Anybody can go out today or tomorrow and they'll get that rebate but also for large scale solar and large scale wind. But in addition, this extra Clean Energy Finance Corporation shouldn't have been investing in existing wind towers. It was meant to be helping to create additional renewable energy which wouldn't otherwise have existed…
TOM ELLIOTT:
So, are we creating any new types of renewable energy that didn't previously exist? I mean, has that happened?
GREG HUNT:
Oh well, right now there is work on large scale solar. There are proposals afoot, there's research being done on wave energy, tidal energy, geothermal energy. So, things which are very important, energy efficiency.
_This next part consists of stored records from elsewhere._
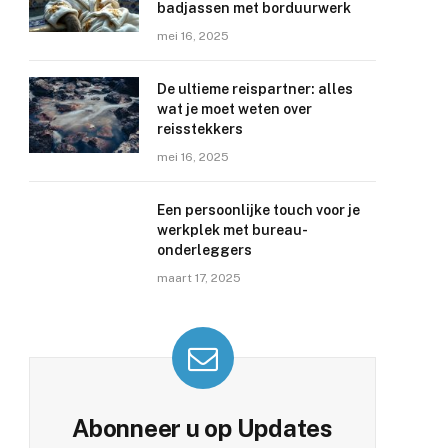
badjassen met borduurwerk
mei 16, 2025
De ultieme reispartner: alles
wat je moet weten over
reisstekkers
mei 16, 2025
Een persoonlijke touch voor je
werkplek met bureau-
onderleggers
maart 17, 2025
Abonneer u op Updates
So, a range of emerging technologies and energy efficiency, these are the things that this additional corporation should be focusing on but in there meantime, what we are seeing is a doubling of large scale renewable energy over the next five years compared with what we've done in the last 15 and the household solar has already got 2.3 million households in it and that will just continue being in place.
TOM ELLIOTT:
On a separate issue, the Prime Minister has banned anybody from the Cabinet, from the frontbench – which you are a member, going on the ABC's Q&A programme. After last night's edition, is that policy likely to change?
GREG HUNT:
Look, I think that what's been agreed here is that if there is a move to take the program from the entertainment to the news division – and I'm not a party to the negotiations – then that will be a reasonable resolution.
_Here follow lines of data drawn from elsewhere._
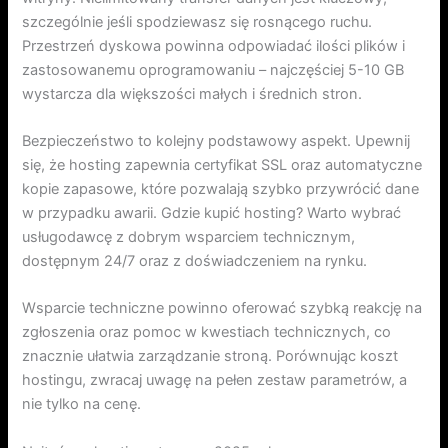
szczególnie jeśli spodziewasz się rosnącego ruchu.
Przestrzeń dyskowa powinna odpowiadać ilości plików i
zastosowanemu oprogramowaniu – najczęściej 5-10 GB
wystarcza dla większości małych i średnich stron.
Bezpieczeństwo to kolejny podstawowy aspekt. Upewnij
się, że hosting zapewnia certyfikat SSL oraz automatyczne
kopie zapasowe, które pozwalają szybko przywrócić dane
w przypadku awarii. Gdzie kupić hosting? Warto wybrać
usługodawcę z dobrym wsparciem technicznym,
dostępnym 24/7 oraz z doświadczeniem na rynku.
Wsparcie techniczne powinno oferować szybką reakcję na
zgłoszenia oraz pomoc w kwestiach technicznych, co
znacznie ułatwia zarządzanie stroną. Porównując koszt
hostingu, zwracaj uwagę na pełen zestaw parametrów, a
nie tylko na cenę.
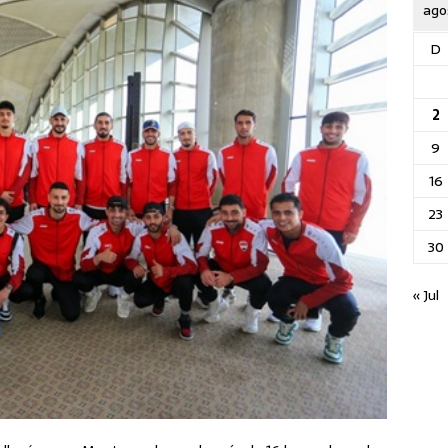
ago
D
2
9
16
23
30
« Jul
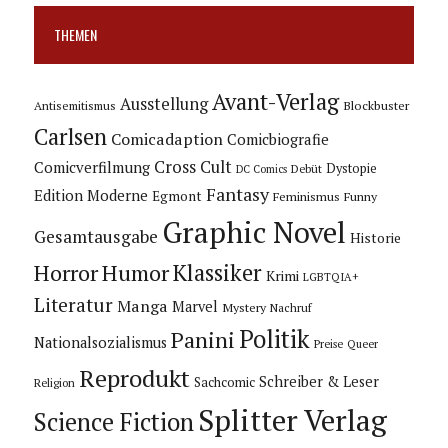
THEMEN
Avant-Verlag
Ausstellung
Blockbuster
Antisemitismus
Carlsen
Comicadaption
Comicbiografie
Cross Cult
Comicverfilmung
Dystopie
Debüt
DC Comics
Fantasy
Edition Moderne
Egmont
Feminismus
Funny
Graphic Novel
Gesamtausgabe
Historie
Horror
Humor
Klassiker
Krimi
LGBTQIA+
Literatur
Manga
Marvel
Mystery
Nachruf
Politik
Panini
Nationalsozialismus
Preise
Queer
Reprodukt
Schreiber & Leser
Sachcomic
Religion
Splitter Verlag
Science Fiction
I think most people were surprised that they had this person on who wasn't just convicted of threatening to kill a national security officer, an officer of ASIO, but had also made the most vile and incendiary remarks in relation to violence against women and so the Government took a stand. They can – you know, it's a free country, they can do what they want but we don't have to be part of it until there's some sort of recognition…
TOM ELLIOTT:
Well, you still have to pay the bills for it.
GREG HUNT:
Yes we do. Yes we do. But the truth is that we took a position. I think there will now be resolution. It appears that the ABC is going to put a little more rigour. They've recognised that having this fellow on, particularly with both his attitudes in terms of – well, as a convicted criminal who threatened to kill a national security or ASIO officer and such horrendous language about violence against women which was repeated not just – it was repeated after the program so there was no backing down, it wasn't some flight of fantasy, it was an entrenched position which he sort of proudly re-proclaimed afterwards.
So, I think they've realised that was a very poor piece of judgment and if they move from entertainment to news that might provide a little bit more rigour and I think that'll be an elegant resolution.
TOM ELLIOTT:
We will wait and see. Greg Hunt, thank you for your time.
GREG HUNT:
Thanks Tom. Cheers.
TOM ELLIOTT:
Greg Hunt there, Federal Environment Minister.